[Collected data]
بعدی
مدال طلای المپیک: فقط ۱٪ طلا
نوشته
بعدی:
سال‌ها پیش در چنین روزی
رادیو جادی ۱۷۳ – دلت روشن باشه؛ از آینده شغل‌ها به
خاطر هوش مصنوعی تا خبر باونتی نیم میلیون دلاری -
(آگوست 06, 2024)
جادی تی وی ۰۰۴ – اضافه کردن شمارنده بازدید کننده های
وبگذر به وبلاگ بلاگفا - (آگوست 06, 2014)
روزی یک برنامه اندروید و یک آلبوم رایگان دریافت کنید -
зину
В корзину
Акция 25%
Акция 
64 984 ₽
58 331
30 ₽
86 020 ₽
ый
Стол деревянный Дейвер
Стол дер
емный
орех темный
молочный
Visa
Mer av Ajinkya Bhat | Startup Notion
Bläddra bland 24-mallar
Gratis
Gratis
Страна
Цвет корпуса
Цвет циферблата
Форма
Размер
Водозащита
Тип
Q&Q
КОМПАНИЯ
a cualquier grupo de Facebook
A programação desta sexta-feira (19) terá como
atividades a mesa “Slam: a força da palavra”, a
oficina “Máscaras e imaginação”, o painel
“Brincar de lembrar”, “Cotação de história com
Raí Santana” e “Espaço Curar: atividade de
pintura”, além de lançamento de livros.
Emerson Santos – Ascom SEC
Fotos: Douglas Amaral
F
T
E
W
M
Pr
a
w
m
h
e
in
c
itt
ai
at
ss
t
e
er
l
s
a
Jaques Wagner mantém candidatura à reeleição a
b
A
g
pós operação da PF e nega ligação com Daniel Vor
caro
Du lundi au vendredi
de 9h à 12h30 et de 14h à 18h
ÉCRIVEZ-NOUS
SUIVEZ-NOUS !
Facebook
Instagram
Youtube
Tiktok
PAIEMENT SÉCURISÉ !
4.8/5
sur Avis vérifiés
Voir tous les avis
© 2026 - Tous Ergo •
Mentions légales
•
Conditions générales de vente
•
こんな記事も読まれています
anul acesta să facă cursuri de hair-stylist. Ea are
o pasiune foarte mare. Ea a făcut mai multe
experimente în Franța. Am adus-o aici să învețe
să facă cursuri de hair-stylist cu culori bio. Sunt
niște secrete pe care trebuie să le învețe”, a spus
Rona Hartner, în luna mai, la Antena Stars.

**ABOUT THIS TASK**
Each record should be transcribed exactly as it was written.

**THE ANSWER**
بعدی
مدال طلای المپیک: فقط ۱٪ طلا
نوشته
بعدی:
سال‌ها پیش در چنین روزی
رادیو جادی ۱۷۳ – دلت روشن باشه؛ از آینده شغل‌ها به
خاطر هوش مصنوعی تا خبر باونتی نیم میلیون دلاری -
(آگوست 06, 2024)
جادی تی وی ۰۰۴ – اضافه کردن شمارنده بازدید کننده های
وبگذر به وبلاگ بلاگفا - (آگوست 06, 2014)
روزی یک برنامه اندروید و یک آلبوم رایگان دریافت کنید -
зину
В корзину
Акция 25%
Акция 
64 984 ₽
58 331
30 ₽
86 020 ₽
ый
Стол деревянный Дейвер
Стол дер
емный
орех темный
молочный
Visa
Mer av Ajinkya Bhat | Startup Notion
Bläddra bland 24-mallar
Gratis
Gratis
Страна
Цвет корпуса
Цвет циферблата
Форма
Размер
Водозащита
Тип
Q&Q
КОМПАНИЯ
a cualquier grupo de Facebook
A programação desta sexta-feira (19) terá como
atividades a mesa “Slam: a força da palavra”, a
oficina “Máscaras e imaginação”, o painel
“Brincar de lembrar”, “Cotação de história com
Raí Santana” e “Espaço Curar: atividade de
pintura”, além de lançamento de livros.
Emerson Santos – Ascom SEC
Fotos: Douglas Amaral
F
T
E
W
M
Pr
a
w
m
h
e
in
c
itt
ai
at
ss
t
e
er
l
s
a
Jaques Wagner mantém candidatura à reeleição a
b
A
g
pós operação da PF e nega ligação com Daniel Vor
caro
Du lundi au vendredi
de 9h à 12h30 et de 14h à 18h
ÉCRIVEZ-NOUS
SUIVEZ-NOUS !
Facebook
Instagram
Youtube
Tiktok
PAIEMENT SÉCURISÉ !
4.8/5
sur Avis vérifiés
Voir tous les avis
© 2026 - Tous Ergo •
Mentions légales
•
Conditions générales de vente
•
こんな記事も読まれています
anul acesta să facă cursuri de hair-stylist. Ea are
o pasiune foarte mare. Ea a făcut mai multe
experimente în Franța. Am adus-o aici să învețe
să facă cursuri de hair-stylist cu culori bio. Sunt
niște secrete pe care trebuie să le învețe”, a spus
Rona Hartner, în luna mai, la Antena Stars.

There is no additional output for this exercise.